» What you are asked to do:
Every entry below is to be copied exactly, apart from any picture it holds.

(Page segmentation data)
* * *

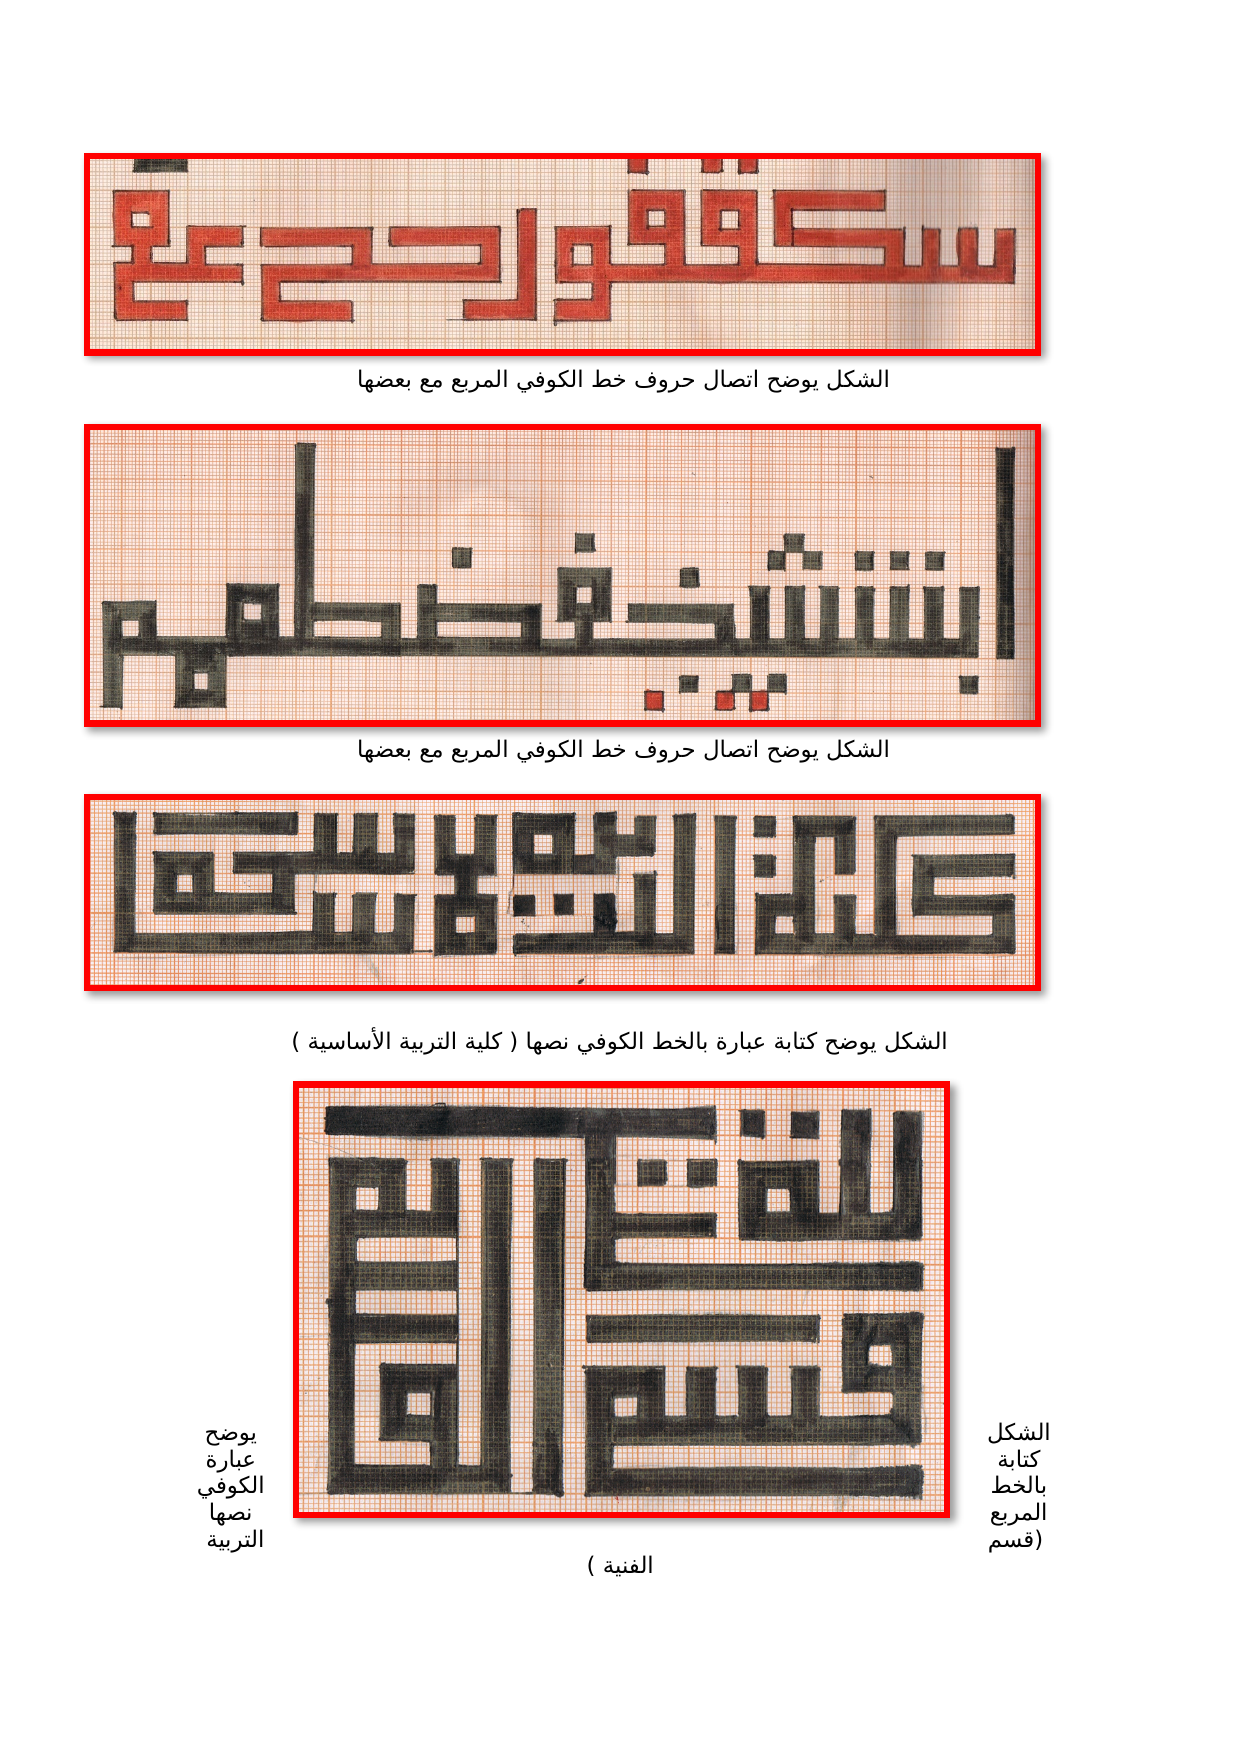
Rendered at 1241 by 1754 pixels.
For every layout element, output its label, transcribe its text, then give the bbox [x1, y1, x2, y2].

text الشكل يوضح كتابة عبارة بالخط الكوفي المربع نصها (قسم التربية الفنية ) [187, 1419, 1053, 1579]
picture [90, 430, 1035, 720]
picture [90, 800, 1035, 985]
picture [90, 159, 1035, 349]
text الشكل يوضح اتصال حروف خط الكوفي المربع مع بعضها [187, 736, 1053, 763]
picture [299, 1088, 944, 1419]
text الشكل يوضح اتصال حروف خط الكوفي المربع مع بعضها [187, 366, 1053, 392]
text الشكل يوضح كتابة عبارة بالخط الكوفي نصها ( كلية التربية الأساسية ) [187, 1028, 1053, 1055]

* * *

» Answer to this exercise:
Rendered at 1241 by 1754 pixels.
For every layout element, output its label, transcribe its text, then give the bbox [x1, y1, x2, y2].

text الشكل يوضح كتابة عبارة بالخط الكوفي المربع نصها (قسم التربية الفنية ) [187, 1419, 1053, 1579]
picture [90, 430, 1035, 720]
picture [90, 800, 1035, 985]
picture [90, 159, 1035, 349]
text الشكل يوضح اتصال حروف خط الكوفي المربع مع بعضها [187, 736, 1053, 763]
picture [299, 1088, 944, 1419]
text الشكل يوضح اتصال حروف خط الكوفي المربع مع بعضها [187, 366, 1053, 392]
text الشكل يوضح كتابة عبارة بالخط الكوفي نصها ( كلية التربية الأساسية ) [187, 1028, 1053, 1055]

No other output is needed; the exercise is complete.